That is when I realized how the 1955 part of me that is growing will really need to be the mother to that 2009 brat. Sometimes I am going to have to sit her down and explain to her that life is not about fast result and always getting what we want. Sometimes it is better to hold our anger and not let it all out. It really got me thinking a lot about modern psychology. How that whole concept of ME and expressing your feelings and let it all out really has hurt us on a social level. It is fine if you need to not keep things bottled up, certainly, but there is an extreme where one feels that their emotions and their needs are greater than any other thing and I don’t think that is always true. The old videos that show you how to behave at dinner and around strangers which we now view as repression, is really just common courtesy and if you have to pretend a little bit that you feel okay around others or that you are happy, you might just end up convincing yourself that you really are and then , you know what, you will be. I am certainly not saying that if something bad is happening you need to ignore it or pretend your world around you, but merely ‘think of others’. Such a simple thing and I wonder how often we modern people actually do. Holding doors. Offering seats on buses. Saying ‘excuse me, please and thank you’ such simple things but think of how little we may encounter them in public. Again, another level of the modern world is opening up to me and revealing itself, all because I got mad at a door for being in the way of my cabinet!

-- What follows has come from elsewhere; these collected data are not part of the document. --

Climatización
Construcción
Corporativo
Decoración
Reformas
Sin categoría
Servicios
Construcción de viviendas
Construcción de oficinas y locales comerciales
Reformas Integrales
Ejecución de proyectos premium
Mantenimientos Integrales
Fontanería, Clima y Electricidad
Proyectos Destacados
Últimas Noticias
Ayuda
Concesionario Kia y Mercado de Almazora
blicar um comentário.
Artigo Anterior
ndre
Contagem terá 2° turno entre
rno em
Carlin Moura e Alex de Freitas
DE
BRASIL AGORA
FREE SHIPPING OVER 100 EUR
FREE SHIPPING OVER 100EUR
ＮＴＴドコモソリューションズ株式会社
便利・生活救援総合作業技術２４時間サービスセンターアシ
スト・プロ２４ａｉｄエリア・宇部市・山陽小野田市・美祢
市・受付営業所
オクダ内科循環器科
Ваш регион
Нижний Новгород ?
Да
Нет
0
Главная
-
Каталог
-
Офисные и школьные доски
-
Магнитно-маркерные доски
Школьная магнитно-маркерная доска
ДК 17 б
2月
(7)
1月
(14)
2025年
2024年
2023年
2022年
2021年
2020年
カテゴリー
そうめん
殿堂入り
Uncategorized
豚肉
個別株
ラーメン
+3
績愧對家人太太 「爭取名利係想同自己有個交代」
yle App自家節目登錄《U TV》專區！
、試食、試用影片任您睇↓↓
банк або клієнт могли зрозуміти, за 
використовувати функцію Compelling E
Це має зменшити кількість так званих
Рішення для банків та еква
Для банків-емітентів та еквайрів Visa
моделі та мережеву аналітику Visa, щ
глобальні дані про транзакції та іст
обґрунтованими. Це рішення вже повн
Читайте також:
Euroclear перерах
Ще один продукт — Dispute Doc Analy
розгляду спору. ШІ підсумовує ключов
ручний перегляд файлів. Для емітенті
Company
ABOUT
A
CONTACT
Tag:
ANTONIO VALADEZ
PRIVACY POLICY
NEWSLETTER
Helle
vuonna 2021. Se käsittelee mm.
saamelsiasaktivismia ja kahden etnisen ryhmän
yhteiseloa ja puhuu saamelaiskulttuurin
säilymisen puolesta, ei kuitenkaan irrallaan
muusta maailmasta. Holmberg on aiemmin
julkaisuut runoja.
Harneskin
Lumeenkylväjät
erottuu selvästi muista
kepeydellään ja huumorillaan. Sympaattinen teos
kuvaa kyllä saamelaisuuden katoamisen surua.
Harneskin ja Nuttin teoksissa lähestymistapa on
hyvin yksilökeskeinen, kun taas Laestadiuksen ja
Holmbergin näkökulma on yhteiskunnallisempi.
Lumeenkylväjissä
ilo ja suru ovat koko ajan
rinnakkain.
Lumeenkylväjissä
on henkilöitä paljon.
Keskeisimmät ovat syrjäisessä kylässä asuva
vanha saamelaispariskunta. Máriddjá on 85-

Well, when hubby got home he helped me move it around the outside as Gussie had suggested. It took all of five minutes and couldn’t have been easier. If I had just had the patience and thought it through, I would have saved us our grief and the door its hammer marks. How like that angry hammering is our modern world. We want it and we want it NOW. The internet isn’t fast enough. We have to wait in line at the store. The person in front of us isn’t driving fast enough. The next show or movie we want to see isn’t out fast enough. We are all in such a hurry to rush about and for what? It is really still amazing to me how much this project has forced me to peel back the layers of my own personality. To really open myself up and look at all my bad traits and habits, but strange that the maturity my 1955 self has doesn’t feel mad or ashamed at having them exposed, instead realizes that personal growth and learning are part of being an adult. I hope I can end this year with the 2009 brat growing into a nice young well mannered lady ready for the world. Perhaps I will have a ceremonial merging of the two selves at the year’s end. She can be a brat, that 2009 girl, but her heart is in the right place and I think she really wants to learn. I think I can do it.
I thought I’d end with this view of some pretty spring hats. I just think they are so crisp and darling. I love the small hats of the 1950’s as they are so easy to wear and look so smart. The model at the bottom in the white gloves has the hair I want exactly. Now, to only find someone who can replicate it for me.